### Task item
Repeat all the records exactly, omitting pictures.

START Data supplied

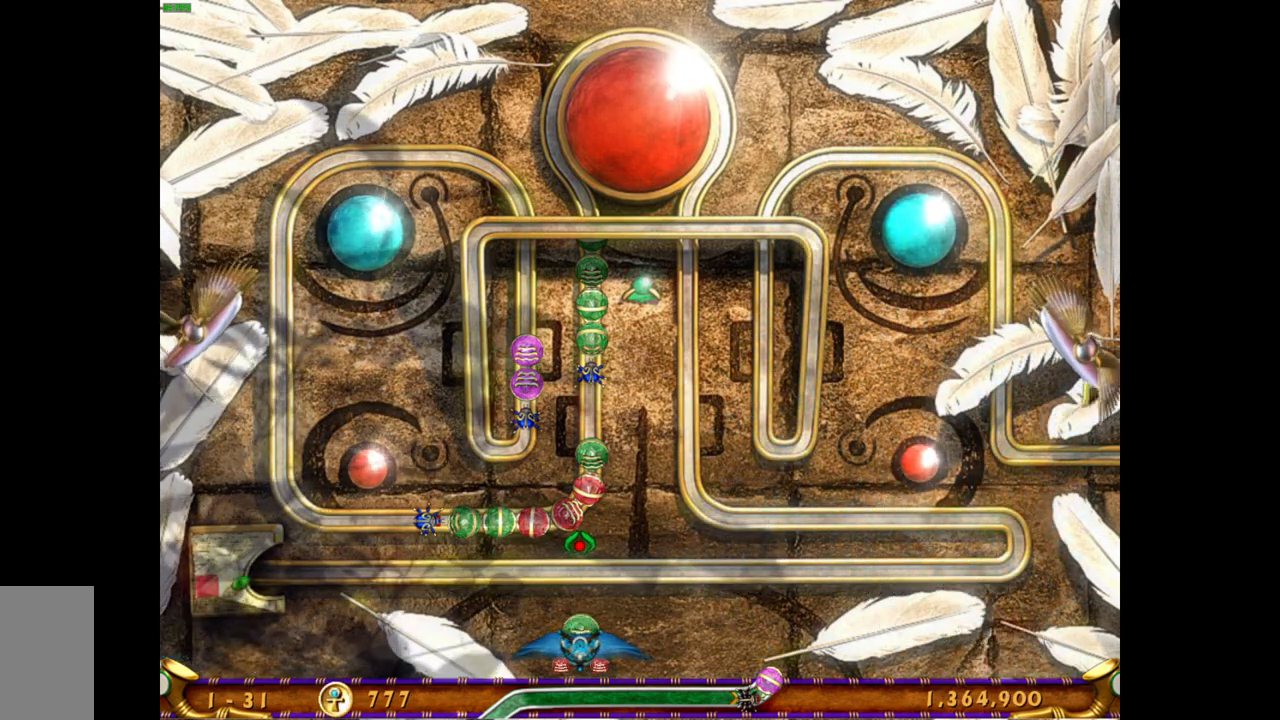
Gameplay with keyboard and mouse; each line is a JSON object with the keys and mouse buttons held at the frame after it. "events" lists presses ("down") and releases ("up") of "mouse_left", "mouse_wheel", "mouse_right", "mouse_mb4" and "mouse_mb5" between this image and that frame as [ms after this image, input, new state], when the widget could be followed in between. "mouse_left", "mouse_wheel", "mouse_right", "mouse_mb4", "mouse_mb5" = the "left", "wheel", "right", "mb4", "mb5" buttons of the "mouse" list. No other keys are recorded. "wheel" means that the mouse wheel is clicked or scrolled. Mouse movement is not recorded.
{"keys": [], "mouse": ["right"], "events": [[467, "mouse_right", "down"]]}
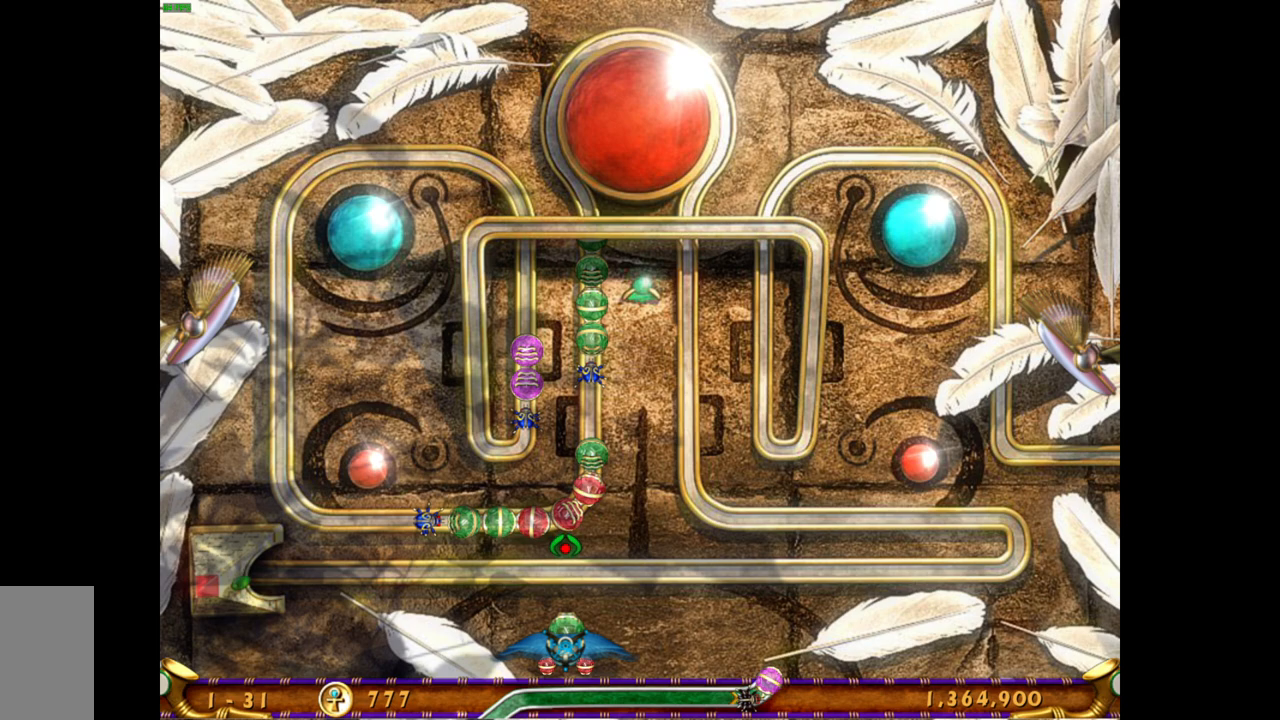
{"keys": [], "mouse": [], "events": [[100, "mouse_right", "up"]]}
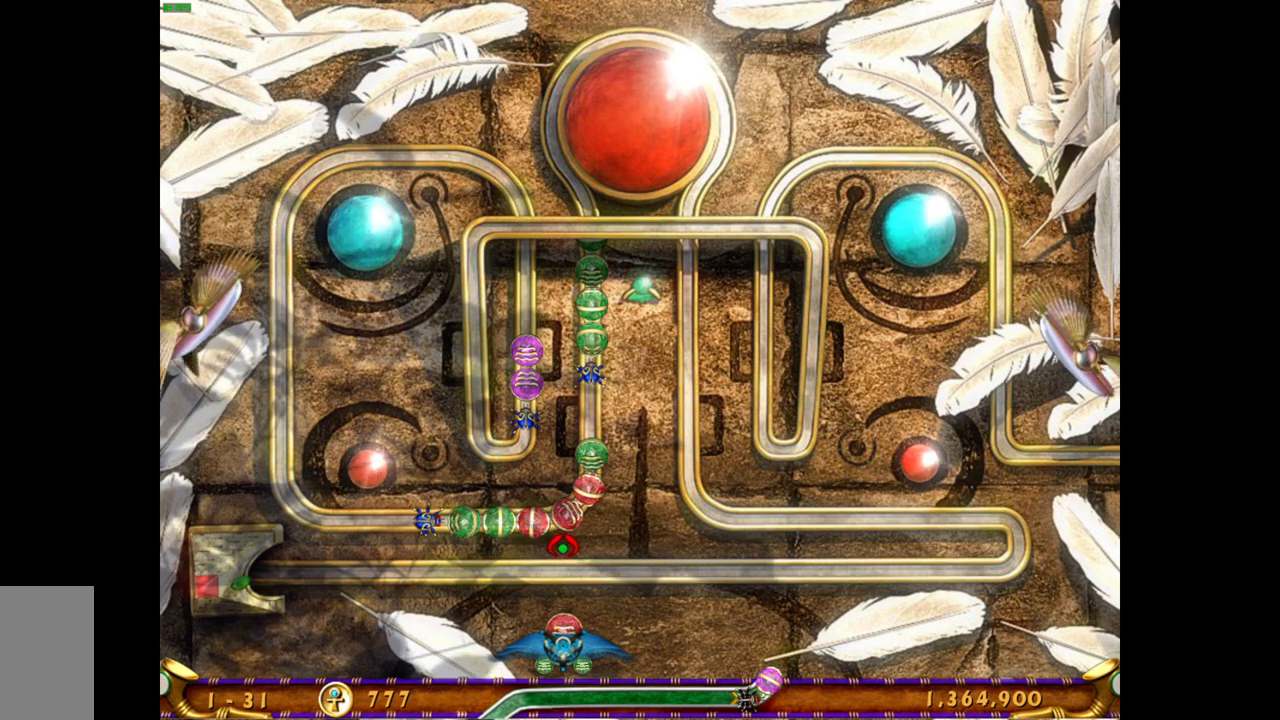
{"keys": [], "mouse": [], "events": []}
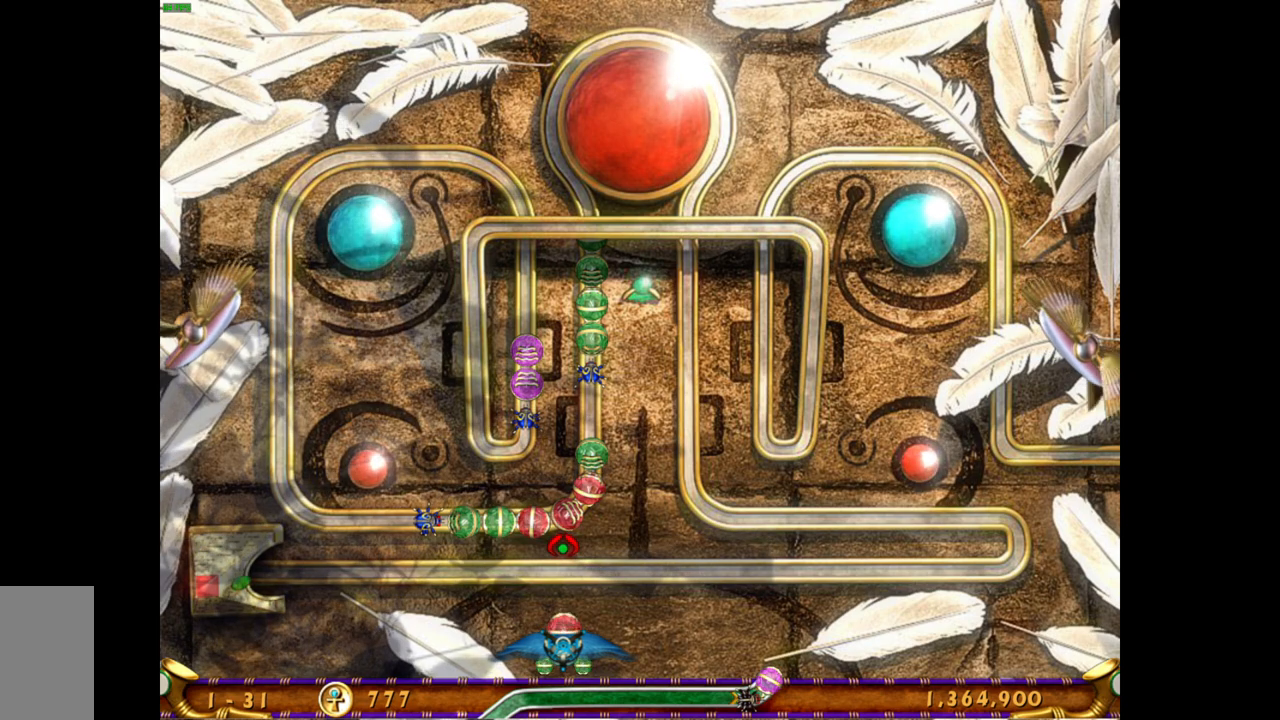
{"keys": [], "mouse": [], "events": []}
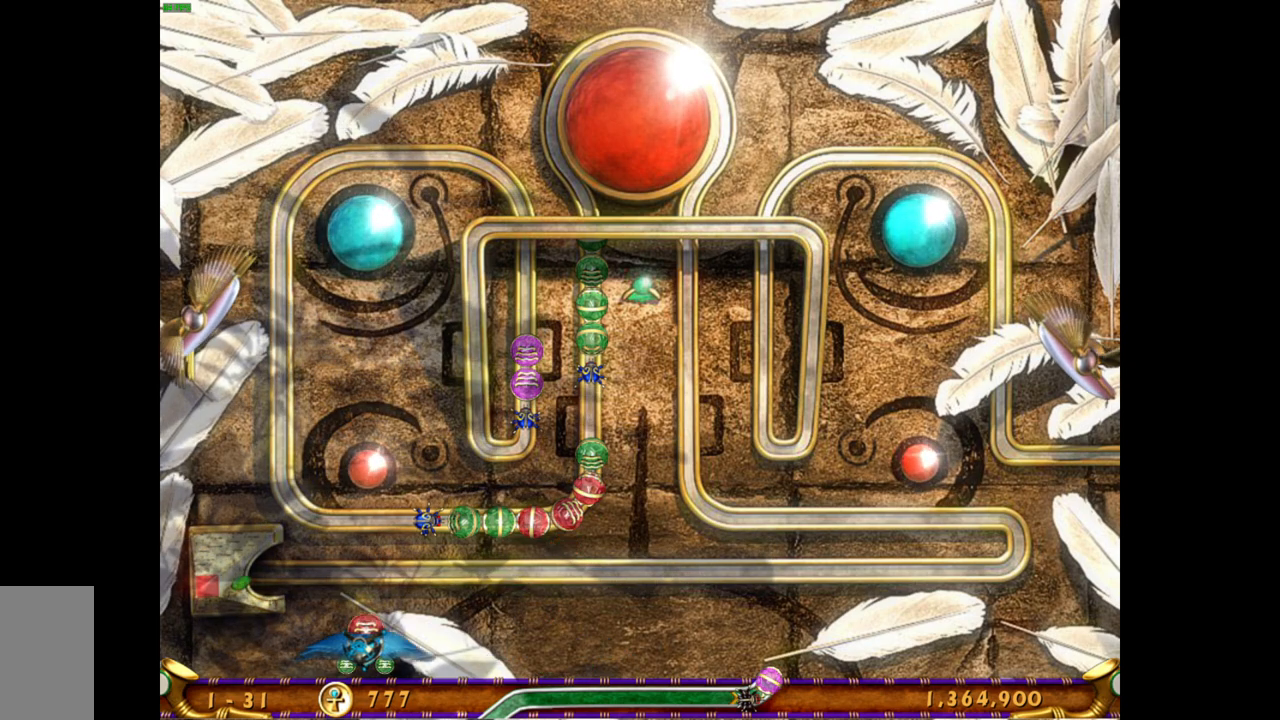
{"keys": [], "mouse": [], "events": []}
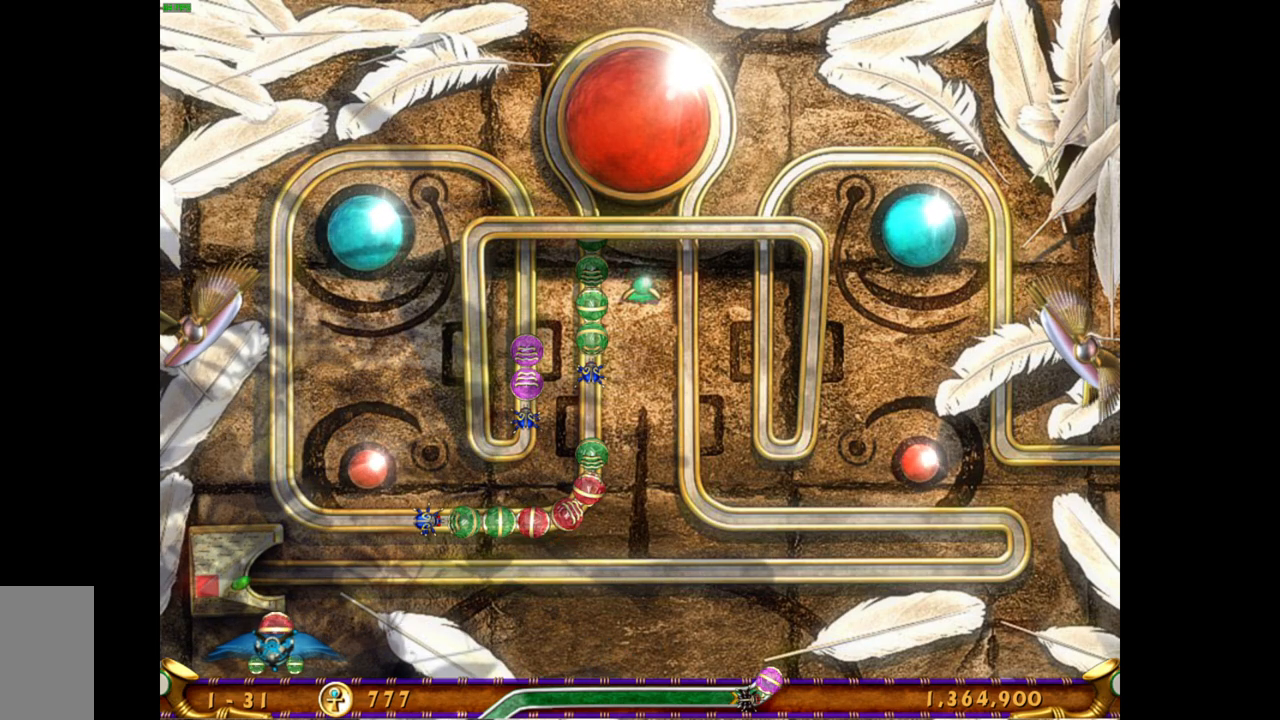
{"keys": [], "mouse": [], "events": []}
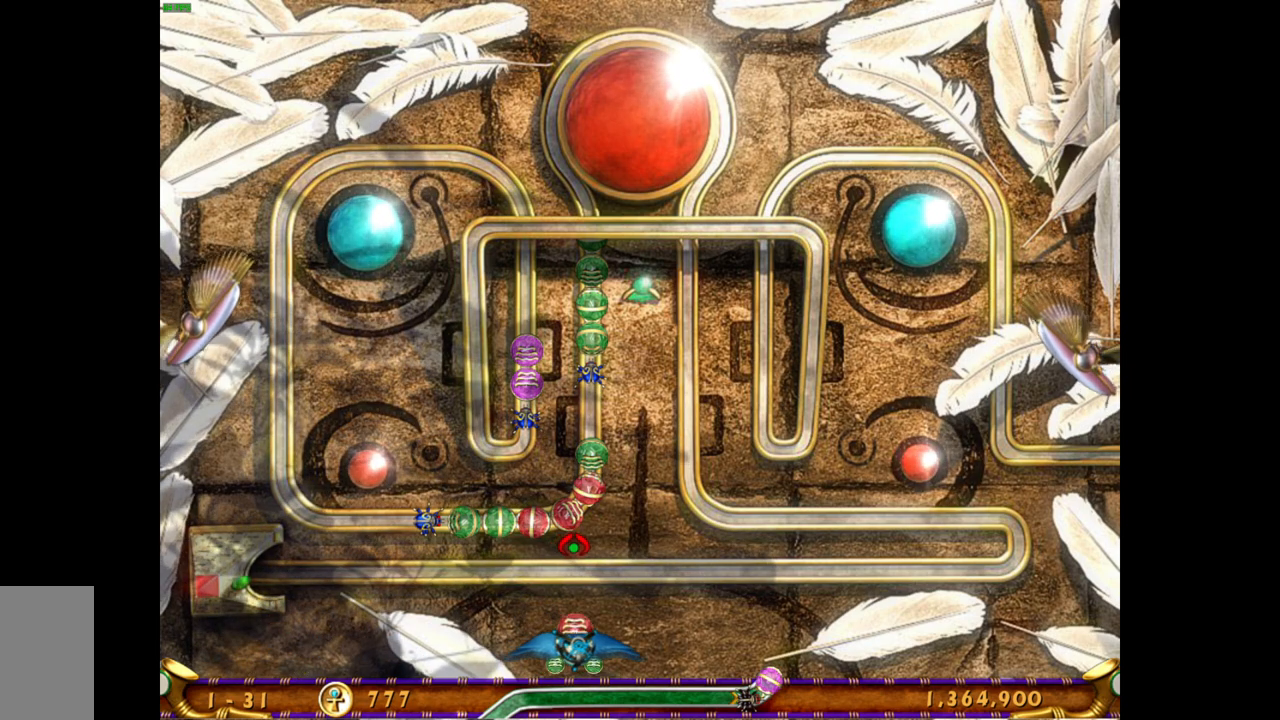
{"keys": [], "mouse": [], "events": []}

END Data supplied

### Task response
Gameplay with keyboard and mouse; each line is a JSON object with the keys and mouse buttons held at the frame after it. "events" lists presses ("down") and releases ("up") of "mouse_left", "mouse_wheel", "mouse_right", "mouse_mb4" and "mouse_mb5" between this image and that frame as [ms after this image, input, new state], when the widget could be followed in between. "mouse_left", "mouse_wheel", "mouse_right", "mouse_mb4", "mouse_mb5" = the "left", "wheel", "right", "mb4", "mb5" buttons of the "mouse" list. No other keys are recorded. "wheel" means that the mouse wheel is clicked or scrolled. Mouse movement is not recorded.
{"keys": [], "mouse": ["right"], "events": [[467, "mouse_right", "down"]]}
{"keys": [], "mouse": [], "events": [[100, "mouse_right", "up"]]}
{"keys": [], "mouse": [], "events": []}
{"keys": [], "mouse": [], "events": []}
{"keys": [], "mouse": [], "events": []}
{"keys": [], "mouse": [], "events": []}
{"keys": [], "mouse": [], "events": []}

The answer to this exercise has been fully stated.